En 1890, dans l’État de Washington, Mary Achey, peintre pionnière de l’Ouest sauvage, consacre sa vie à représenter la beauté du monde : paysages, peuples autochtones, chasses aux bisons. Peindre devient un acte de survie face à la rudesse de l’Ouest.

Enfin, en 1889, en Oklahoma, Myra Maybelle Shirley, mère de deux enfants, devient hors-la-loi par nécessité. Sa vie de desperado dans les territoires sauvages lui vaut le surnom de “Reine des Bandits”, symbole d’une rébellion née de l’exclusion et de la misère.

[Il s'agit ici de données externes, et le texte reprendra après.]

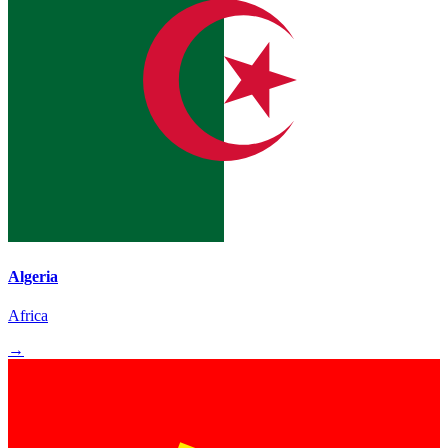
Algeria
Africa
→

Chronique BD : Women of the WestChronique BD : Women of the West

Thèmes abordés : violences faites aux femmes, viols récurrents, liberté entravée, courage, sacrifices, souffrance, survie, domination des hommes blancs, condition des femmes autochtones, résistance silencieuse.

Women of the West
est une lecture rude, parfois éprouvante, tant la violence subie par les femmes est omniprésente. Les viols, les humiliations et la négation des corps féminins reviennent comme une constante, rappelant la brutalité d’un monde régi par la loi des hommes blancs et imposée à celles et ceux qui refusent de courber l’échine. La BD met en lumière une évidence universelle : la force des femmes, leur capacité à endurer, à tenir et à transmettre.

Cependant, malgré des thématiques fortes, certains récits manquent d’intensité émotionnelle. J’aurais aimé découvrir des histoires plus poignantes, portées par des femmes prêtes à tout pour leurs convictions ou une cause plus affirmée. Certaines trajectoires restent en surface et peinent à marquer durablement, ce qui atténue l’impact global de l’album malgré son ambition et son message.